Your objective:
Rewrite the listing below with every "photo" changed to "image" and nothing else altered, and omit the pictures.

Material supplied:

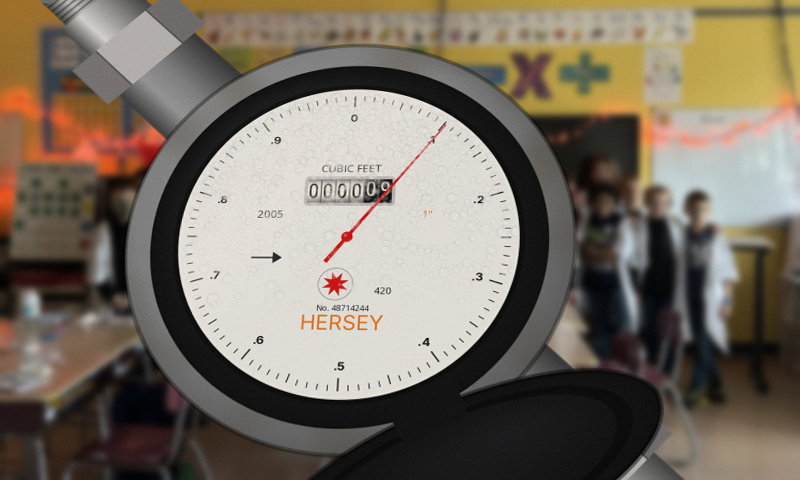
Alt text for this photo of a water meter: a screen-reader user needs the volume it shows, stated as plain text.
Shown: 9.10 ft³
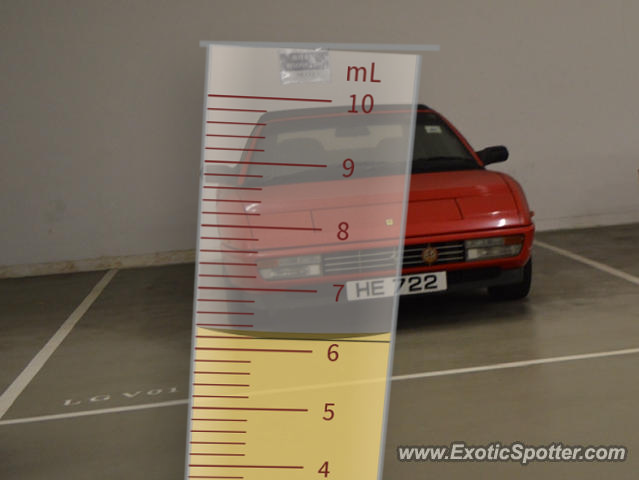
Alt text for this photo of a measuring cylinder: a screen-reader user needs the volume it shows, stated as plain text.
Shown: 6.2 mL
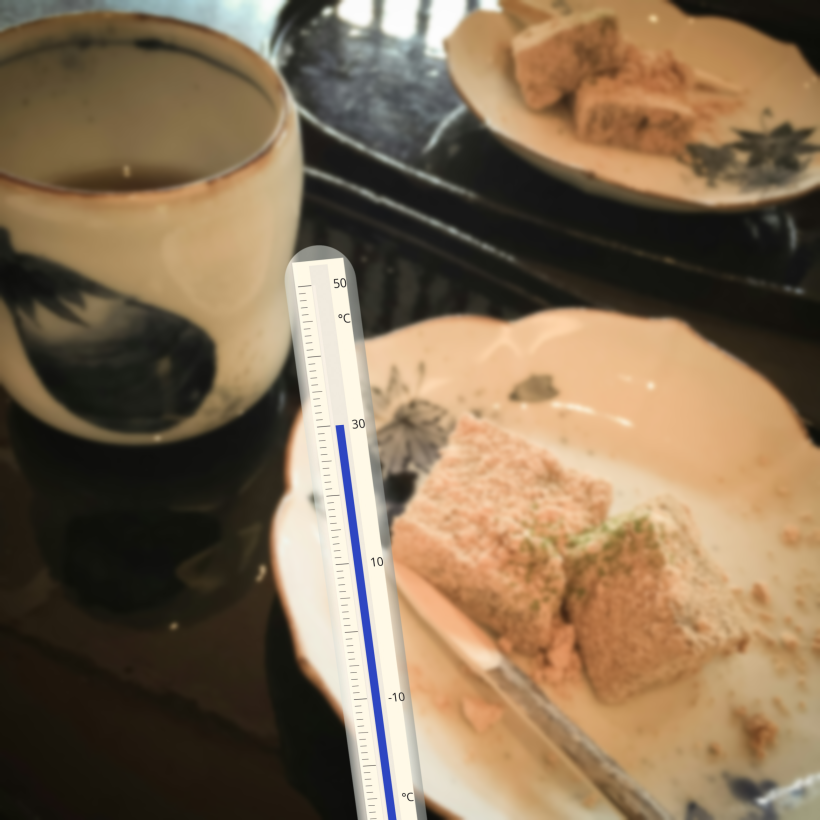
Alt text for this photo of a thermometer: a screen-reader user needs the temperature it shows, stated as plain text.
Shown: 30 °C
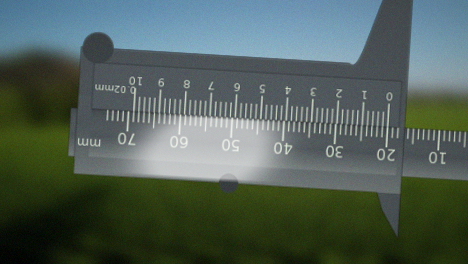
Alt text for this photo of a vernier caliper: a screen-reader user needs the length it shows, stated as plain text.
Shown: 20.0 mm
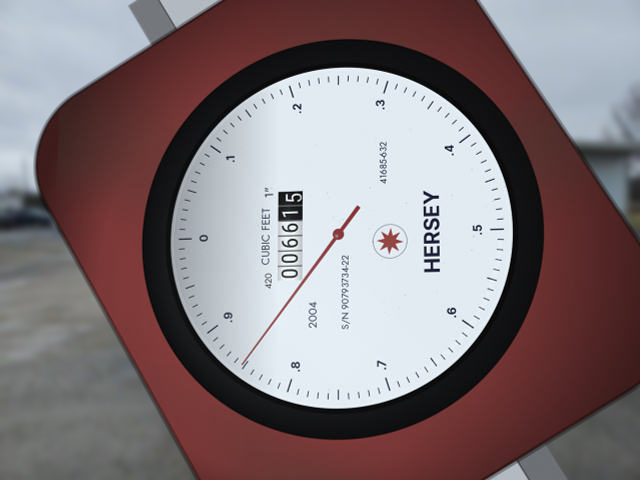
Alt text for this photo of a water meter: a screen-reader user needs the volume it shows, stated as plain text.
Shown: 6614.85 ft³
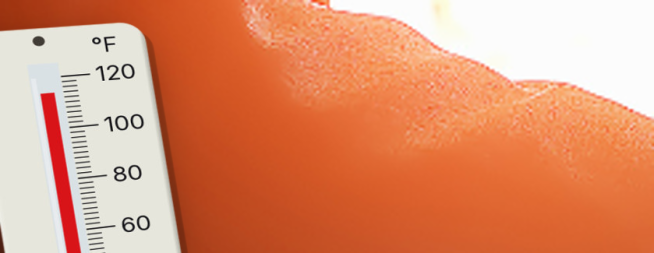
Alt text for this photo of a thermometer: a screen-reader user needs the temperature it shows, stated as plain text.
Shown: 114 °F
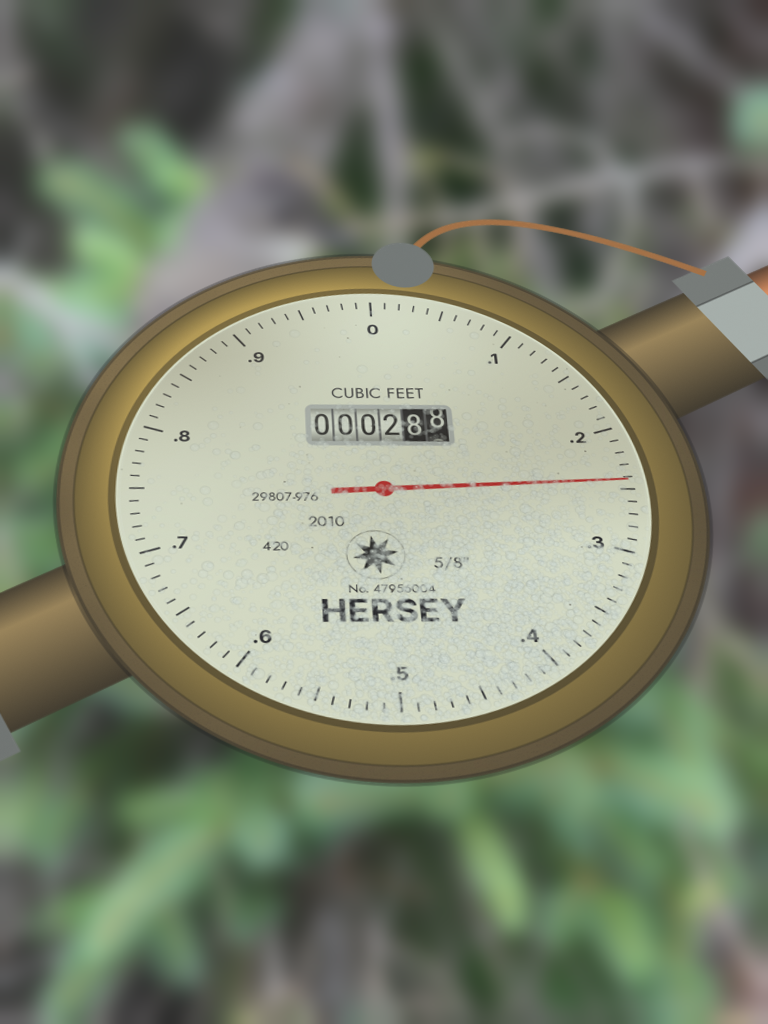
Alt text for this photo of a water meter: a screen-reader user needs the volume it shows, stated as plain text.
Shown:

The answer:
Alt text for this image of a water meter: a screen-reader user needs the volume it shows, stated as plain text.
Shown: 9.10 ft³
Alt text for this image of a measuring cylinder: a screen-reader user needs the volume it shows, stated as plain text.
Shown: 6.2 mL
Alt text for this image of a thermometer: a screen-reader user needs the temperature it shows, stated as plain text.
Shown: 30 °C
Alt text for this image of a vernier caliper: a screen-reader user needs the length it shows, stated as plain text.
Shown: 20.0 mm
Alt text for this image of a water meter: a screen-reader user needs the volume it shows, stated as plain text.
Shown: 6614.85 ft³
Alt text for this image of a thermometer: a screen-reader user needs the temperature it shows, stated as plain text.
Shown: 114 °F
Alt text for this image of a water meter: a screen-reader user needs the volume it shows, stated as plain text.
Shown:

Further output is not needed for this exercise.